赤い小さなSPEEDOは、その肉柱をイヤと言うほど刺激する。
「何だ・・・・アノ気持ち・・・何なんだ!?」
"憧れの人"だったシュンスケを"愛する人"として見ようとしている自分自身に戸惑いを覚える。
「ライバルなんだぞ!? ライバルなんだぞ!!」
必死に自分自身を追い詰めるヨシヒロ。けど、泳げば泳ぐほどその思いが強くなる。
「何とか・・・何とかしてくれ!!」誰に助けを求めればいいのだろう。
この身体の思い。泳げば泳ぐほど、何かを感じる・・・・・いや・・・・
本当に何かを感じる、何か・・・触られているような。

そのうち水がドロドロとしてきて前に進み難くなる。
なんで? それほど思いが強くなってるのか?
ヨシヒロは自分の身体を何か、触られているような感覚を覚える。
そして、それは現実のものになりつつあった。
「ぐうああ!」突然手足をつかまれるような感覚を覚えたかと思うと、そのまま天高く突き上げ
られた。

プールの水はゴムのように固まり、一筋の道を作ると、ヨシヒロをその道を滑らせるように運んでいく。
「エ、あ、助け、あう」助けを呼ぶひまも無く、プールサイドに打ち上げられたヨシヒロは
必死にその拘束から逃れようとする。

「つっ! 離せ、離してくれ!!」絶叫するかのように叫ぶヨシヒロ。
深夜のプールには誰も居るわけでもなく、水銀灯がヨシヒロの姿を晒すだけだった。

「逃げるなよ。」
ハッとなるヨシヒロ。突然、プールの水の一片が変化し、頭、胴体、腕・・・人間の形に変化した。
映画のCGの世界が目の前で起きている事に、ただ唖然としているヨシヒロ。
抵抗を忘れ呆然としていた。
そして、水から現れた人間を見て、ヨシヒロは愕然となる。

そこに居たのは、さっきまで自分が思っていたシュンスケだった。
シュンスケはプールから上がるとヨシヒロに覆い被さってきた。
「シュ・・・シュンス、ケ・・・」あまりの事に恐怖と緊張を混ぜ合わせた表情をするヨシヒロ。

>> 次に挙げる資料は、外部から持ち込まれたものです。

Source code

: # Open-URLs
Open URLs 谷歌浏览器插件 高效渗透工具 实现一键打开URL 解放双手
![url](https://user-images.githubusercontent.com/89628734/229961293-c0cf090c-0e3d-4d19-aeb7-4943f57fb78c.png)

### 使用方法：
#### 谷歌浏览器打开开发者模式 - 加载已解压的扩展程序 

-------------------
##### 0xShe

「怖がる事無いよ。」シュンスケの瞳は確実にヨシヒロを捕らえた。
ヨシヒロはもう動く事すら出来ない。そこにはあの"気合を入れまくる"ヨシヒロの姿は無い。
"淫"の世界に引きずり込まれた少年がそこにいた。

シュンスケは黒いSPEEDOから飛び出し、へそを軽々越える大きさを持つ巨柱をヨシヒロの赤いSPEEDO
に押し付ける。既にヨシヒロの肉柱もへそを軽々越えている。
重なり合った巨根は、互いの淫液がブレンドし、強烈な匂いを放ち始めた。
「イ、イトウさん、こ、こまります!!」その声は完全に上ずっていた。
拒否の言葉に力は無い。なぜなら、"それ"を求めている事の裏返しだから・・・。
焦りまくるヨシヒロをたしなめるかのように、淫靡に腰を振り、摩擦を起こす。
溢れ出る互いの淫液。
「あ、はぁ、ああ」遂にヨシヒロの艶やかな喘ぎが響く。
一つ擦る度に身体を痙攣させるヨシヒロ。シュンスケはヨシヒロの首筋に熱いキスをする。

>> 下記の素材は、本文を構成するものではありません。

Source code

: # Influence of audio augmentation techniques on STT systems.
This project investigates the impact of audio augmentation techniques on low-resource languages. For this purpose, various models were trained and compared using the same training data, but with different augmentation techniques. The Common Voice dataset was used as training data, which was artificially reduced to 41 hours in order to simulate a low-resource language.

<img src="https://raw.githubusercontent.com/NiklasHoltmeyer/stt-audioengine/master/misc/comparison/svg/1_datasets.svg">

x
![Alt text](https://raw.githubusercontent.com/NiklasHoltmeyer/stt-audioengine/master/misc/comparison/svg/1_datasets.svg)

自分を抱いている男が幻想であろうと本物であろうとどうでも良くなった。
彼は何時の間にか足を開脚され、赤い競パンを噛み切られ、尻の部分だけを開けられた。
シュンスケは噛み切ったところから見えるヨシヒロの真っ赤な尻孔に舌を突き入れる。

「ああ、はぅあ、ああぁ」無意識に、初めてあげる喘ぎ声。大人の魅力に翻弄されるヨシヒロ。
足を天井のほうへ向けられ、誰も受け入れたことのない赤い果実に突き入れられる。
嬲りをやめたシュンスケ。体制を整え、己の巨砲を赤い競パンの割れ目から突き入れる。
「あ、あああーーー!」真っ暗闇のプールに響き渡る少年の叫び、それは痛みではなく
快感によるもの。
激しく腰を振り上げ、腰を突き立てるシュンスケ。その顔は性獣に変わり、
快楽を吸い取るオスになった。
「ヒィ、アア、シュンスケ、アア、グオ」内臓を持っていかれるような感覚に意識を失いそうになる
ヨシヒロ。

「あ、ああ、あああーー!!」何も手を触れていないのに、競パンをはみ出た肉柱から
白いエネルギーを放出する
ヨシヒロ。そして、ヨシヒロの中で爆発させるシュンスケ。

どの位の時が経ったのだろう。
気が付くと、ヨシヒロはプールサイドに横たわっていた。
ゆっくりと起き上がり、あたりを見回す。
無論、シュンスケはいない。
水は相変わらず、静かな波を漂わせている。